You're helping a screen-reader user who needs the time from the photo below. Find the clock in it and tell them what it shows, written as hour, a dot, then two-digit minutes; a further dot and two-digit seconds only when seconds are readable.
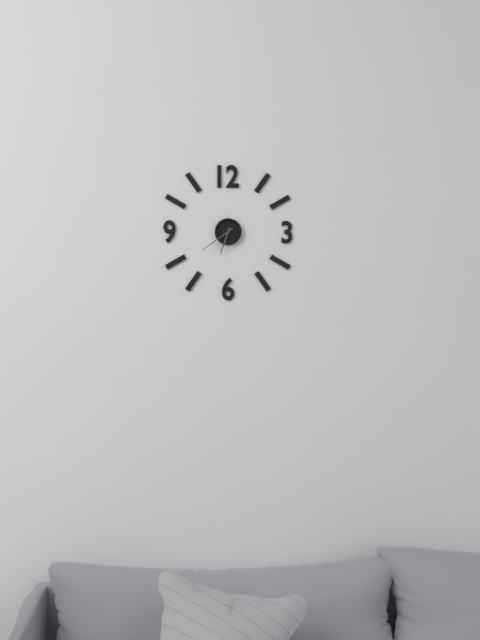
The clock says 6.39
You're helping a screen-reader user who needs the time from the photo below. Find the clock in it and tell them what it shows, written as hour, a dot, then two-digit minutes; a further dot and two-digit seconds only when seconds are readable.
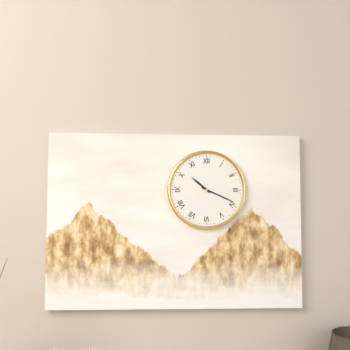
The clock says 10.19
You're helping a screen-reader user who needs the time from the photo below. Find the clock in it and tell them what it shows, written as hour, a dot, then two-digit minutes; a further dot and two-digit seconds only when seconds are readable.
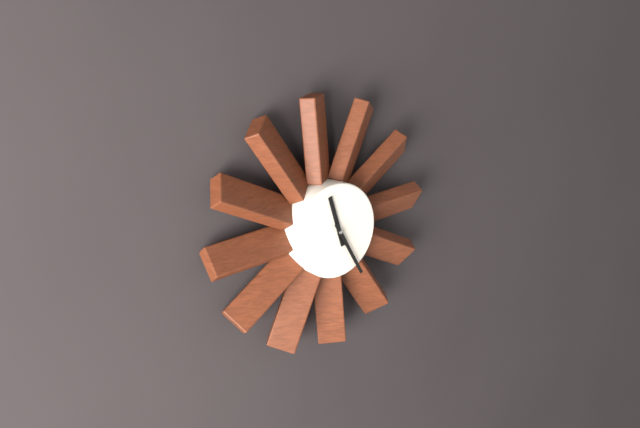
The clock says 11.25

---

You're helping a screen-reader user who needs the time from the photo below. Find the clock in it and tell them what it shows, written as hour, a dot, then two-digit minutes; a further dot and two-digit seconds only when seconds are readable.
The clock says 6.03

---

• _Your objective_: Report each line in the records above that contains the word "says", copying every such line in full.

• _Task answer_:
The clock says 6.39
The clock says 10.19
The clock says 11.25
The clock says 6.03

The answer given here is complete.